Activity:
Filter the listing down to every line that contains the string "searched", and copy those lines out.

Extracted information:
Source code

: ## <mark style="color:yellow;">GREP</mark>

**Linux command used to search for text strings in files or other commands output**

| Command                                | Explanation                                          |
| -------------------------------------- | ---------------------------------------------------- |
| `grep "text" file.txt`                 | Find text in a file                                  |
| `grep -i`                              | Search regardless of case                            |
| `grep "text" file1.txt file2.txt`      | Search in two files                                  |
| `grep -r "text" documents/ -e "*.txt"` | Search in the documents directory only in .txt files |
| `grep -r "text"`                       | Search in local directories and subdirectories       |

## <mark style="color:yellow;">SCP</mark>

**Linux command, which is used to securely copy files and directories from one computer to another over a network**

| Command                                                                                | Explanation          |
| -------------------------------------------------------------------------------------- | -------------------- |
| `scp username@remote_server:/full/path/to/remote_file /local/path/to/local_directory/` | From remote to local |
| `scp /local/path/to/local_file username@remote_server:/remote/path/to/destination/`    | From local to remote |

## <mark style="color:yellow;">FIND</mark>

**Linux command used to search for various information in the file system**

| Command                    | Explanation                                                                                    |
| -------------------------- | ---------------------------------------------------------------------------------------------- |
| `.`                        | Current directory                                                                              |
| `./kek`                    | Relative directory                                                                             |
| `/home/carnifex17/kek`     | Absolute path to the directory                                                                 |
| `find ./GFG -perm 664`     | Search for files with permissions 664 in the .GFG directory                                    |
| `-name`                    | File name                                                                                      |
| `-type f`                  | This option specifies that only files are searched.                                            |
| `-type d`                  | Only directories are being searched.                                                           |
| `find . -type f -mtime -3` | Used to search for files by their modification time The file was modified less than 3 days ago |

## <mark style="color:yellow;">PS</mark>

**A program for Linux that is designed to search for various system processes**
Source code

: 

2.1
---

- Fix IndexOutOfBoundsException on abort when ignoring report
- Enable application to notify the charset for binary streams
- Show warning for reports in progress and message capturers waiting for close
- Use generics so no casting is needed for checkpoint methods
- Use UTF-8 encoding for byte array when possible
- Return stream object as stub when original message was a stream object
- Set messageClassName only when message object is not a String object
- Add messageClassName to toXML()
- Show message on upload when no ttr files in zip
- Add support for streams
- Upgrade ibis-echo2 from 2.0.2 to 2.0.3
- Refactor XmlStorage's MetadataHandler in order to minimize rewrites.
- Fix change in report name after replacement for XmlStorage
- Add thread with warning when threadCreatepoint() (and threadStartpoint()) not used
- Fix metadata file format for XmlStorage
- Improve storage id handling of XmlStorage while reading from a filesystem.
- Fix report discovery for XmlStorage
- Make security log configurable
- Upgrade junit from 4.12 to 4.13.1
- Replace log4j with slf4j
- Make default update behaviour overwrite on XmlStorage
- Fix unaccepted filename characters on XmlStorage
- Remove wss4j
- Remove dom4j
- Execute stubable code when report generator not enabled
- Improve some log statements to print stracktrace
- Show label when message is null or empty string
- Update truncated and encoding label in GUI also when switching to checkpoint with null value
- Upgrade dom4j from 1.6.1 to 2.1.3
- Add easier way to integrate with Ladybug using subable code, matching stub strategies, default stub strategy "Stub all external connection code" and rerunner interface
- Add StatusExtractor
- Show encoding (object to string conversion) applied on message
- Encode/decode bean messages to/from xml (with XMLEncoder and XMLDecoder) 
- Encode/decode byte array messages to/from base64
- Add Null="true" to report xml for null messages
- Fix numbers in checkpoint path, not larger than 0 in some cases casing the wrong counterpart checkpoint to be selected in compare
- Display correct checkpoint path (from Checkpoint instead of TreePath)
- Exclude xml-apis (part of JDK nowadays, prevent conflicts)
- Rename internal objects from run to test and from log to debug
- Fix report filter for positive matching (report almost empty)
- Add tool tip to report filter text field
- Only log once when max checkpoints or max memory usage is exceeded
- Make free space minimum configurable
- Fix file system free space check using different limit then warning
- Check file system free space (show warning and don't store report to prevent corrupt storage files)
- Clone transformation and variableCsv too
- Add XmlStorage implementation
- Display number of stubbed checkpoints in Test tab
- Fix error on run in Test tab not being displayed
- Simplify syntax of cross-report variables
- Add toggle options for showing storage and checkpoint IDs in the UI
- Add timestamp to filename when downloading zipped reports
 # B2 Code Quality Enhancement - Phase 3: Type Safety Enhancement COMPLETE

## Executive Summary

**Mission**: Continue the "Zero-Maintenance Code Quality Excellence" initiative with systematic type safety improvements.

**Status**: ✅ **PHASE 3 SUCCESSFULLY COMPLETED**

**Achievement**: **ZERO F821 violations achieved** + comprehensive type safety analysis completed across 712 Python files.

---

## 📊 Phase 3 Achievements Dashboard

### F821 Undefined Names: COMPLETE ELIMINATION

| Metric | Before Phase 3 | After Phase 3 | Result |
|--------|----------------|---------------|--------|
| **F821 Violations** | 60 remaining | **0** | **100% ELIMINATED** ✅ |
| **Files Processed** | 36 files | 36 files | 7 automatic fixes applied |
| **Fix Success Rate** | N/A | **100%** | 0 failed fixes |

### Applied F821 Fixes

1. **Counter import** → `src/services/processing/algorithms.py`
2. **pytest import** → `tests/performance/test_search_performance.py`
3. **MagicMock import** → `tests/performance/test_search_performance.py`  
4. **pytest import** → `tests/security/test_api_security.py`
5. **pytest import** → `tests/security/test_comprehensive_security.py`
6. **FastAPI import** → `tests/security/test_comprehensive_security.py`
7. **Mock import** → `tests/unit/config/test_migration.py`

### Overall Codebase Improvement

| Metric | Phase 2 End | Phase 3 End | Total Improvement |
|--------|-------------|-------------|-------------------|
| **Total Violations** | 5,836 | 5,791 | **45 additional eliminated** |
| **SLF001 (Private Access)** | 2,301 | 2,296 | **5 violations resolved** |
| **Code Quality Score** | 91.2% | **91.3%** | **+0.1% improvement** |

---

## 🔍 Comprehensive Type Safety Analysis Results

Expected output:
| `-type f`                  | This option specifies that only files are searched.                                            |
| `-type d`                  | Only directories are being searched.                                                           |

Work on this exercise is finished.